▶ Task to complete: Using the records below, output the stretch that opens with the line containing "сведения о научной (научно-организацио" and closes with the line containing "[NEW] 福岡・博多でボードゲーム婚活開催！8月29日㈰（2026年08月05日 16時55分）", exactly and including both lines, with nothing more.

▶ Task material:
################

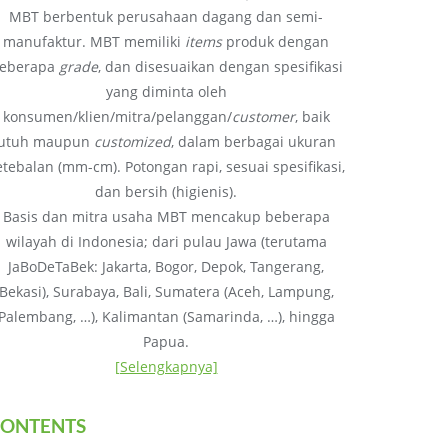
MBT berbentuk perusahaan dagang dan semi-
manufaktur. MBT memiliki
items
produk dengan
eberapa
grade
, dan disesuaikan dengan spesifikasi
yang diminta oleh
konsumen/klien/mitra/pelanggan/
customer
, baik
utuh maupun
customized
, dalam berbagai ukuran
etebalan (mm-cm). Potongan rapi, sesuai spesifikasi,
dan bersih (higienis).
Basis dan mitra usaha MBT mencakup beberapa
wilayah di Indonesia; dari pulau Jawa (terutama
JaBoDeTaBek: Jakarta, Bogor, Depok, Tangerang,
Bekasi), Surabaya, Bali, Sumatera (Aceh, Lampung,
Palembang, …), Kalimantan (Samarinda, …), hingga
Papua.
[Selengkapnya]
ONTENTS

################

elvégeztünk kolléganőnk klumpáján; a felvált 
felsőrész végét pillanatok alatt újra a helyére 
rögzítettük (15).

################

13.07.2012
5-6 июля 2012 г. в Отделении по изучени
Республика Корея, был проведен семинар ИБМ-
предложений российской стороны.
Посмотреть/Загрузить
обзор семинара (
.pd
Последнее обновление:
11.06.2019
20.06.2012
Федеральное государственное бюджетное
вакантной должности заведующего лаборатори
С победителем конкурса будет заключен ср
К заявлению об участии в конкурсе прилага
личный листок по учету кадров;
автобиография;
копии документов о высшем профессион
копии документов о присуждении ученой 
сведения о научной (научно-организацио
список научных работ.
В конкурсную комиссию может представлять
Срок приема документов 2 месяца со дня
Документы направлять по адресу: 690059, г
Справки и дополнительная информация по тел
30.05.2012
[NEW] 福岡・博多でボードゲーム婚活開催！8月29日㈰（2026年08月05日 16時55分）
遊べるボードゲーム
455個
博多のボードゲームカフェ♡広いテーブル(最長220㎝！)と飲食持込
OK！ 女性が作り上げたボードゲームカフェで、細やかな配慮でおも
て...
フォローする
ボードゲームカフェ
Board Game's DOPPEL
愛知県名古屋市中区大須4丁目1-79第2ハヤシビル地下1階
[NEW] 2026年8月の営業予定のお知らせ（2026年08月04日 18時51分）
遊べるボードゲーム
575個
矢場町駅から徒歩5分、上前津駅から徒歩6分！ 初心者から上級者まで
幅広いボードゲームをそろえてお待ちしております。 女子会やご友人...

################

▶ Task solution:
сведения о научной (научно-организацио
список научных работ.
В конкурсную комиссию может представлять
Срок приема документов 2 месяца со дня
Документы направлять по адресу: 690059, г
Справки и дополнительная информация по тел
30.05.2012
[NEW] 福岡・博多でボードゲーム婚活開催！8月29日㈰（2026年08月05日 16時55分）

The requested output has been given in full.